How to Move a Spectrum from iNMR to Anywhere

The simplest way to create a picture of the spectrum is to copy it into the clipboard. If you prefer “drag & drop”, select the dragger tool. This method works wonderfully when creating RTF documents with TextEdit. The method is implemented in all versions of iNMR and iNMR reader.

There are programs that do not implement the “Paste” command. It looks incredible, but there are programs that can paste a QuickDraw picture but can't paste a Quartz picture. In this case you must choose another method, like creating a graphic file. The same method becomes a necessity when you want to send a spectrum to a colleague working with a different operative system. The size of the picture will be equal to the size of the window. In the case your colleague says: “Give me a picture 500 pixels wide and 400 pixels high” do the following:

Preliminary consideration: if your eventual purpose is to put black ink on paper, make the spectrum black from the start, don't rely on software corrections.
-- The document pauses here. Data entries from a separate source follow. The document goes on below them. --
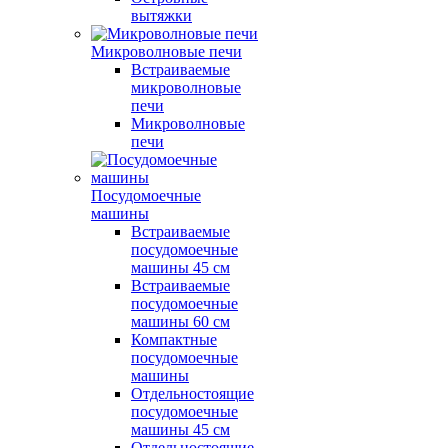
вытяжки
Микроволновые печи
Встраиваемые
микроволновые
печи
Микроволновые
печи
Посудомоечные
машины
Встраиваемые
посудомоечные
машины 45 см
Встраиваемые
посудомоечные
машины 60 см
Компактные
посудомоечные
машины
Отдельностоящие
посудомоечные
машины 45 см
Отдельностоящие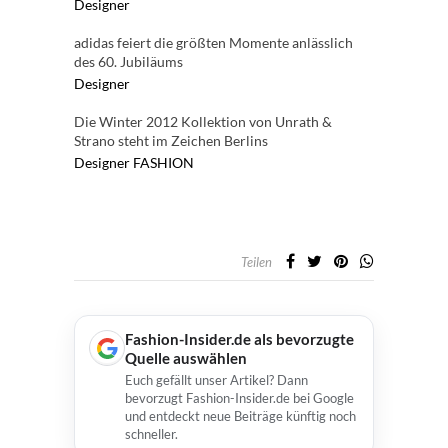
Designer
adidas feiert die größten Momente anlässlich
des 60. Jubiläums
Designer
Die Winter 2012 Kollektion von Unrath &
Strano steht im Zeichen Berlins
Designer
FASHION
Teilen
Fashion-Insider.de als bevorzugte
Quelle auswählen
Euch gefällt unser Artikel? Dann
bevorzugt Fashion-Insider.de bei Google
und entdeckt neue Beiträge künftig noch
schneller.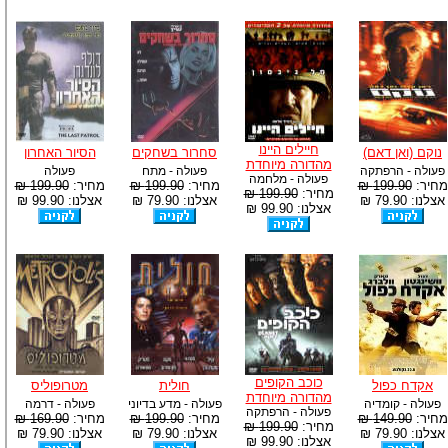
חיילים היינו
נוקם (ואן דאם)
סחרור בשחקים
הסיור האחרון
מהדורה מיוחדת
פעולה - הרפתקה
פעולה - מתח
פעולה
פעולה - מלחמה
מחיר:
199.90 ₪
מחיר:
199.90 ₪
מחיר:
199.90 ₪
מחיר:
199.90 ₪
אצלנו: 79.90 ₪
אצלנו: 79.90 ₪
אצלנו: 99.90 ₪
אצלנו: 99.90 ₪
כוכב הקופים
אקדח כפול
חולית
מטרופוליס
מהדורה מיוחדת
פעולה - קומדיה
פעולה - מדע בדיוני
פעולה - דרמה
פעולה - הרפתקה
מחיר:
149.90 ₪
מחיר:
199.90 ₪
מחיר:
169.90 ₪
מחיר:
199.90 ₪
אצלנו: 79.90 ₪
אצלנו: 79.90 ₪
אצלנו: 79.90 ₪
אצלנו: 99.90 ₪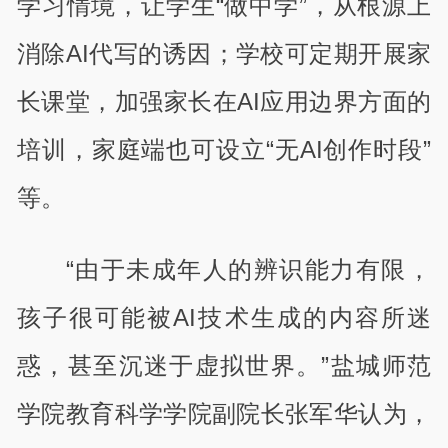
学习情境，让学生“做中学”，从根源上
消除AI代写的诱因；学校可定期开展家
长课堂，加强家长在AI应用边界方面的
培训，家庭端也可设立“无AI创作时段”
等。
“由于未成年人的辨识能力有限，
孩子很可能被AI技术生成的内容所迷
惑，甚至沉迷于虚拟世界。”盐城师范
学院教育科学学院副院长张军华认为，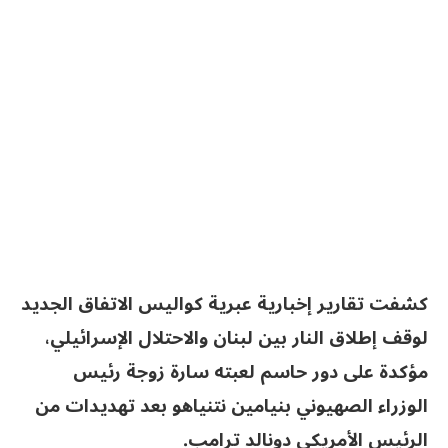
كشفت تقارير إخبارية عبرية كواليس الاتفاق الجديد
لوقف إطلاق النار بين لبنان والاحتلال الإسرائيلي،
مؤكدة على دور حاسم لعبته سارة زوجة رئيس
الوزراء الصهيوني بنيامين نتنياهو بعد تهديدات من
الرئيس الأمريكي دونالد ترامب.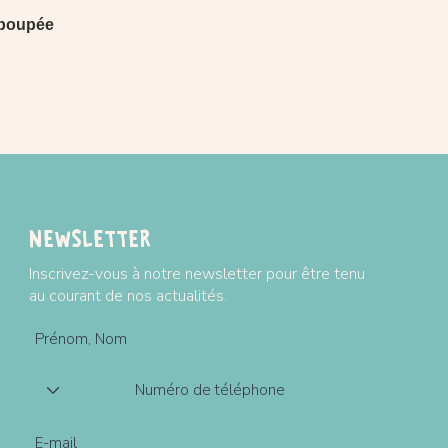
a poupée
Newsletter
Inscrivez-vous à notre newsletter pour être tenu
au courant de nos actualités.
Now you must consider if you need the picture for a presentation (that is: a slide) or for printing. In the former case you'll prefer thicker lines, in the latter case you'll prefer higher resolution. You set both parameters into the Application Preferences. Open the Preferences dialog and go to the third panel (“Output”). At the bottom you find something like “Resolution” and “Line Thickness” “when copying and exporting”. I prefer setting both values to 1 for a slide and to set resolution=4 and line thickness=0.25 for printable pictures. Your milage may vary. To generate the final file, use the command File/Export and select one of the listed formats: PDF, PNG, JPEG, TIFF, BMP, PICT.

PDF is an abstract description of the page that makes the least assumptions about the medium. It is interpreted by the receiving application, according to the context. Sometimes it is well interpreted, sometimes it is badly interpreted. When you choose a format different from PDF, iNMR generates a bitmap, that is a very crude, point by point, description of the image. The great thing about bitmaps is that they are not subject to interpretation: they look the same under all applications, all operative systems. They have, however, a fixed, unitary, resolution. This leads too poor results when printing, but iNMR has a mechanism to overcome this limitation.

Let's say, following our example of a 500x400 picture, that you have set resolution = 4 and line thickness = 0.25. Just because a bitmap can only have resolution = 1, iNMR multiplies everything by your resolution value, in this case by 4. The picture size will be 2000x1600. When you open the picture with Preview, or embed it into a MS Word document, you can reduce the size 4 times (in this example) and everything will fall into place. The mechanism allows you to achieve higher resolutions with bitmaps and, because bitmaps are universally recognized and accepted, you can export high qualities pictures just everywhere, eventually.